> **Exercise aim**:
Produce a word-for-word copy of the data that follows, excluding images.

> **Data shown**:
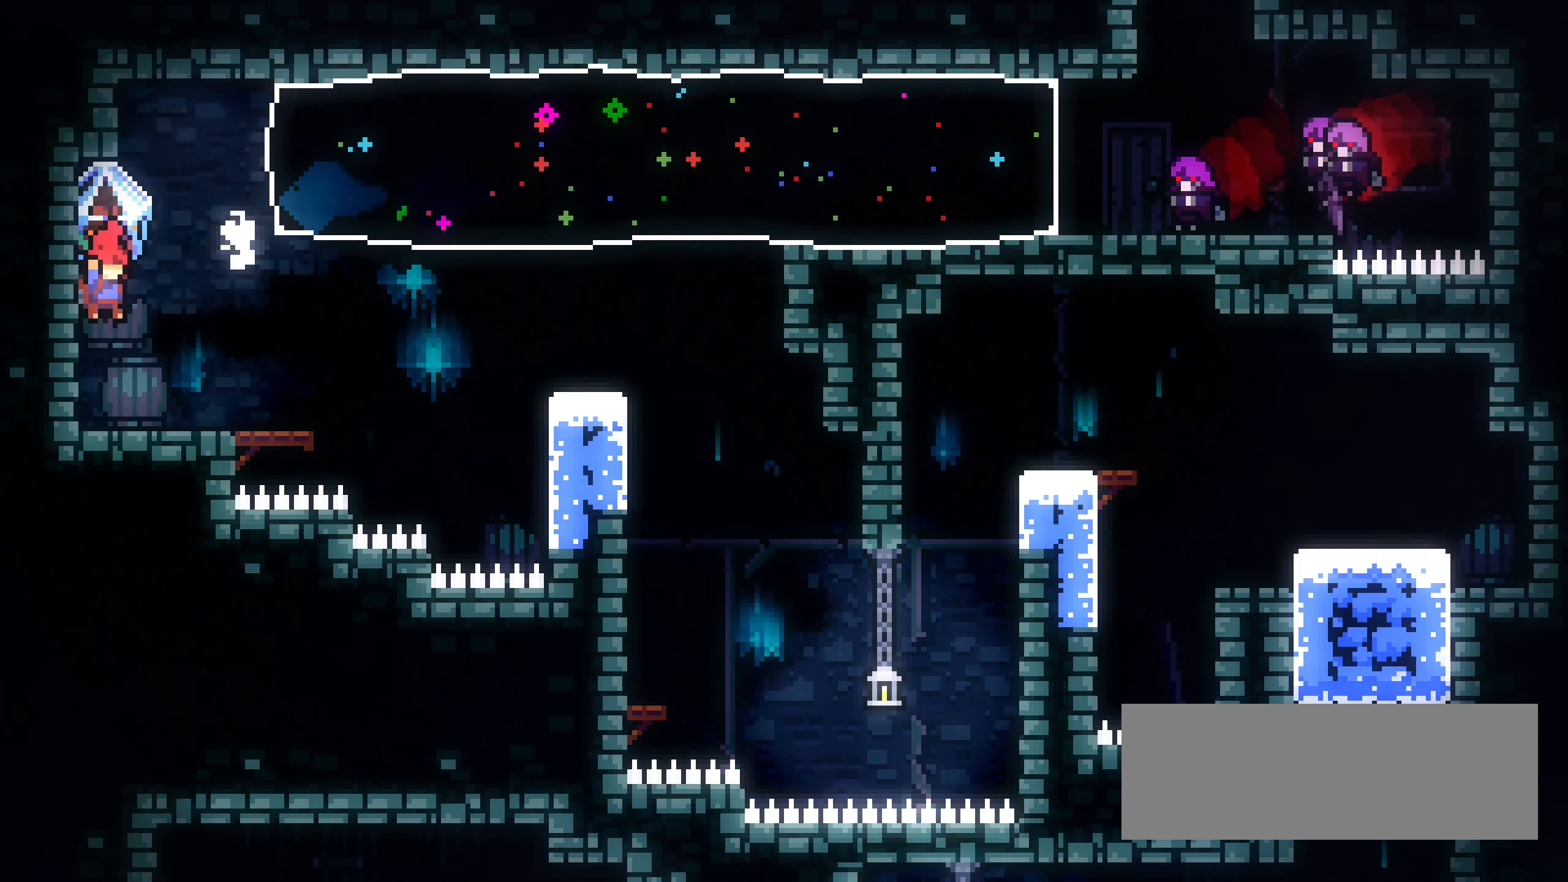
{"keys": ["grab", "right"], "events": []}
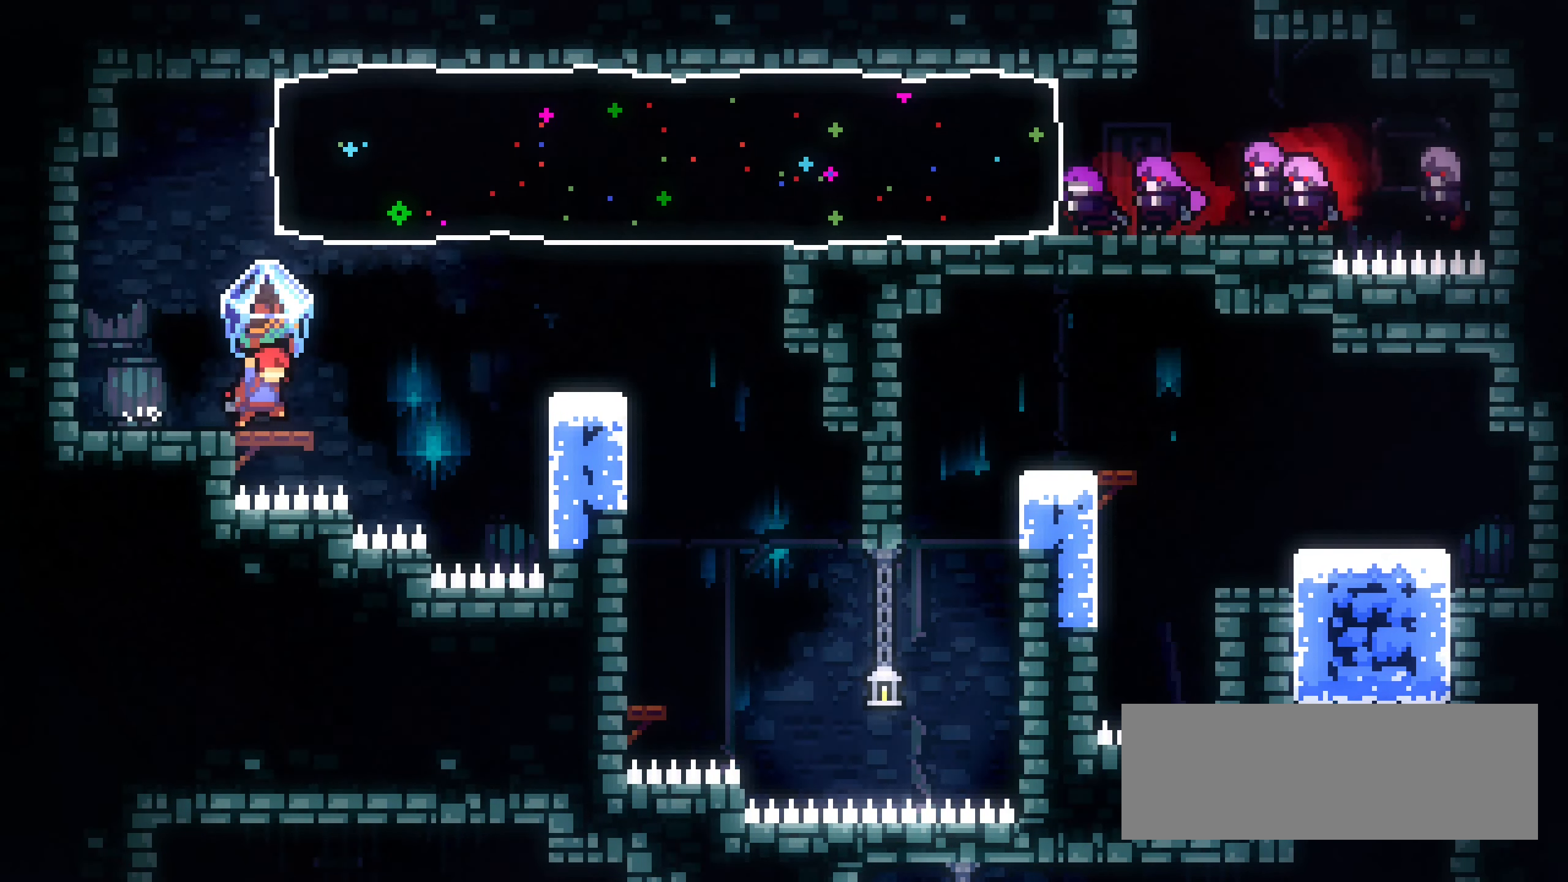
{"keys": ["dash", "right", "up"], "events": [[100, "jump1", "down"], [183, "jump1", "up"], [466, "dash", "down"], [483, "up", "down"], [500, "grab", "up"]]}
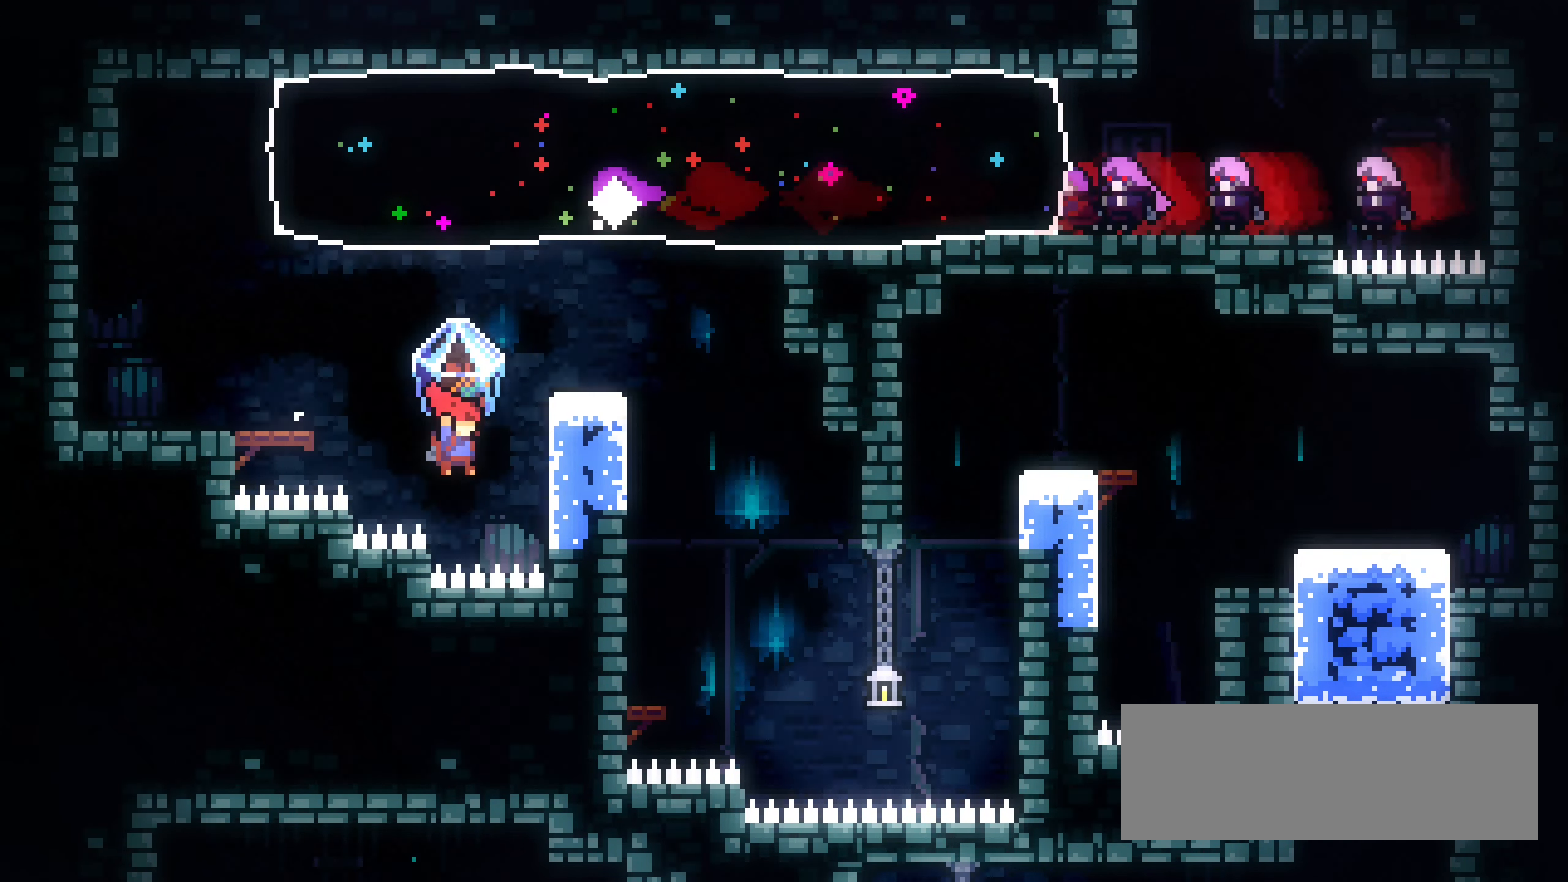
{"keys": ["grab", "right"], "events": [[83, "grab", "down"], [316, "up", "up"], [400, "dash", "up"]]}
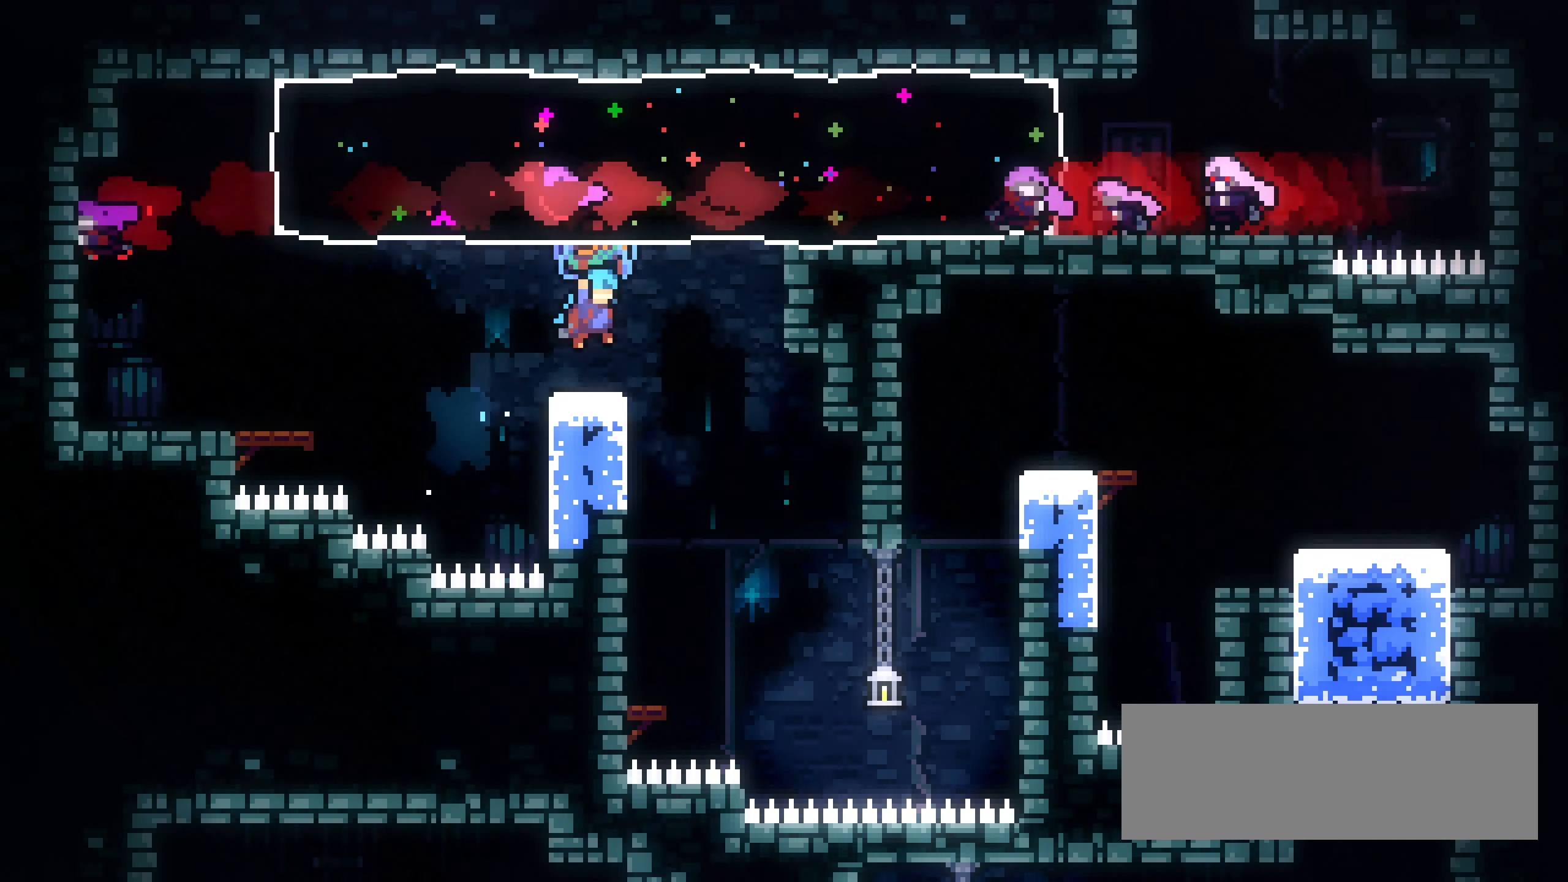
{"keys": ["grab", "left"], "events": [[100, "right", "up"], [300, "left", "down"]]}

> **Reply**:
{"keys": ["grab", "right"], "events": []}
{"keys": ["dash", "right", "up"], "events": [[100, "jump1", "down"], [183, "jump1", "up"], [466, "dash", "down"], [483, "up", "down"], [500, "grab", "up"]]}
{"keys": ["grab", "right"], "events": [[83, "grab", "down"], [316, "up", "up"], [400, "dash", "up"]]}
{"keys": ["grab", "left"], "events": [[100, "right", "up"], [300, "left", "down"]]}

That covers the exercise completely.